Bianco o arancione: il colore dipende dallo scopo della tuta
Non è un caso se, nel corso dei decenni, il bianco ha nettamente dominato come colore per le tute degli astronauti. Il bianco, infatti, riflette i raggi del Sole e di conseguenza aiuta le tute a non accumulare troppo calore. È quindi il colore ideale per le tute da usare fuori da capsule e navicelle, per esempio durante le passeggiate spaziali.

L'arancione, invece, è immediatamente riconoscibile su uno sfondo blu, e quindi può aiutare a individuare rapidamente gli astronauti in caso di ammaraggio di emergenza. Per questo motivo è stato scelto come colore per le tute da usare all'interno dei veicoli spaziali durante le fasi più critiche del volo: il lancio e il rientro a terra. Poiché Artemis II non prevede un allunaggio né tantomeno l'uscita degli astronauti fuori dalla navicella Orion, è stato scelto il colore arancione così come fu fatto in epoca Shuttle. E infatti il design e la tecnologia di queste tute sono ereditate direttamente dall'epoca Shuttle.
Insomma, le tute di Artemis II sono arancioni un po' per lo stesso motivo per cui le “scatole nere” sono in realtà arancioni!

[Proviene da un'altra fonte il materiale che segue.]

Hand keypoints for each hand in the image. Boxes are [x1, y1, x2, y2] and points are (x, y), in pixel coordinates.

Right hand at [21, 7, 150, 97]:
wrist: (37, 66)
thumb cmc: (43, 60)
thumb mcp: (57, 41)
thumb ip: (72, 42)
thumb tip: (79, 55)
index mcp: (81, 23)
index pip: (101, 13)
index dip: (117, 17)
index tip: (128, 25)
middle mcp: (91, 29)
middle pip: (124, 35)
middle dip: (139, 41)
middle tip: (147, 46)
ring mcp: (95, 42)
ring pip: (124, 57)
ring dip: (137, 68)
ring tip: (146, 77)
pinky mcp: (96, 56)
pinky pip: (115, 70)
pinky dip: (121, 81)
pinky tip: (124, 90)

Com’è realizzata una tuta di Artemis II e cosa c’è dentro
La tecnologia di base è quella sviluppata per lo Shuttle, ma con miglioramenti significativi. Ogni tuta è realizzata su misura per il singolo astronauta, per garantire il massimo comfort durante le fasi operative. Il casco è più leggero rispetto al passato e integra un sistema di comunicazione autonomo, indipendente da quello della capsula.
La tuta garantisce la pressurizzazione dell'ambiente attorno al corpo, ed è progettata per non irrigidirsi come un palloncino sotto pressione: gli astronauti possono muoversi con relativa libertà. Incorpora anche un sistema di riciclo dell'aria che rimuove la CO2 dall'ambiente interno. Sotto la tuta vera e propria si indossa una sotto-tuta a contatto con la pelle, che contiene il sistema di raffreddamento del corpo — anch'essa migliorata rispetto alle versioni precedenti. I guanti sono più resistenti e compatibili con i touch-screen, e l'intero sistema è ovviamente ignifugo.

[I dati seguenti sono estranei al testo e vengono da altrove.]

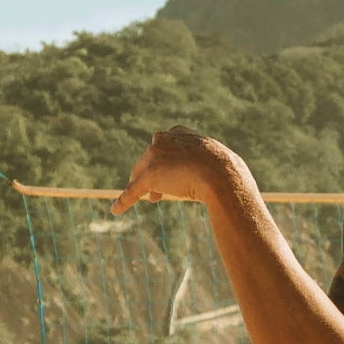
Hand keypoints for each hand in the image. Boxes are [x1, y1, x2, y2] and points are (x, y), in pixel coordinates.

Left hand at [112, 128, 242, 214]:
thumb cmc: (227, 170)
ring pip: (142, 174)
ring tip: (153, 200)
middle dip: (154, 174)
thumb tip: (223, 177)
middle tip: (161, 190)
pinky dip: (124, 201)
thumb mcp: (219, 161)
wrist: (222, 175)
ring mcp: (155, 157)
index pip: (165, 144)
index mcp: (179, 132)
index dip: (166, 159)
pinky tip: (116, 211)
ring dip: (144, 187)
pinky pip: (133, 190)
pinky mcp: (149, 176)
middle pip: (150, 159)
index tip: (170, 169)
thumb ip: (209, 164)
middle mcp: (163, 139)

Ogni tuta è dotata di un kit di sopravvivenza e segnalazione: luci, specchi e fischietti, pensati per un ammaraggio di emergenza in mare aperto. Ma la caratteristica più importante, in ottica Artemis II, è un'altra: la tuta è in grado di garantire la sopravvivenza dell'astronauta fino a 6 giorni in totale autonomia.

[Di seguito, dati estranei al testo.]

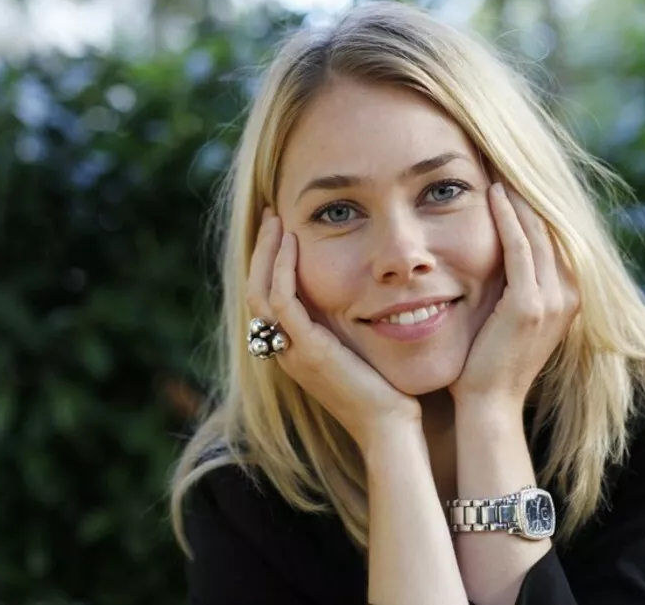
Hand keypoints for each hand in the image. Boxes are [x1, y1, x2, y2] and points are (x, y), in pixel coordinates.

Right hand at [246, 210, 422, 450]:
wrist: (391, 427)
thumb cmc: (387, 392)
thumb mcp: (361, 350)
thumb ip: (351, 325)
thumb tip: (369, 294)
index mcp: (295, 350)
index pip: (266, 300)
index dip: (268, 264)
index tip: (282, 230)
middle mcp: (286, 351)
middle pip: (254, 292)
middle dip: (262, 251)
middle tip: (272, 216)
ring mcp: (293, 352)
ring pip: (260, 293)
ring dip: (267, 253)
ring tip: (278, 220)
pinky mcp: (310, 351)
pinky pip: (283, 302)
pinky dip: (283, 269)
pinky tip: (294, 244)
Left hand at [449, 183, 579, 413]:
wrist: (488, 406)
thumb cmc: (487, 363)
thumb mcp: (506, 316)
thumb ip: (511, 283)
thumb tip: (493, 249)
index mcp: (567, 295)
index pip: (552, 234)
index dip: (532, 201)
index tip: (509, 171)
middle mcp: (568, 294)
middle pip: (550, 226)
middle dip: (526, 190)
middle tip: (502, 156)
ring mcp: (554, 300)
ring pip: (537, 231)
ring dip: (516, 196)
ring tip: (497, 163)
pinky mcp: (530, 305)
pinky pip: (519, 248)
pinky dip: (506, 218)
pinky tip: (492, 193)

Questo non è un dettaglio marginale. Se la capsula Orion subisse una depressurizzazione durante il viaggio verso la Luna (a centinaia di migliaia di chilometri dalla Terra) l'equipaggio avrebbe abbastanza tempo, al sicuro nelle proprie tute, per completare il rientro. Una rete di sicurezza progettata per gli scenari peggiori, sperando di non doverla mai usare.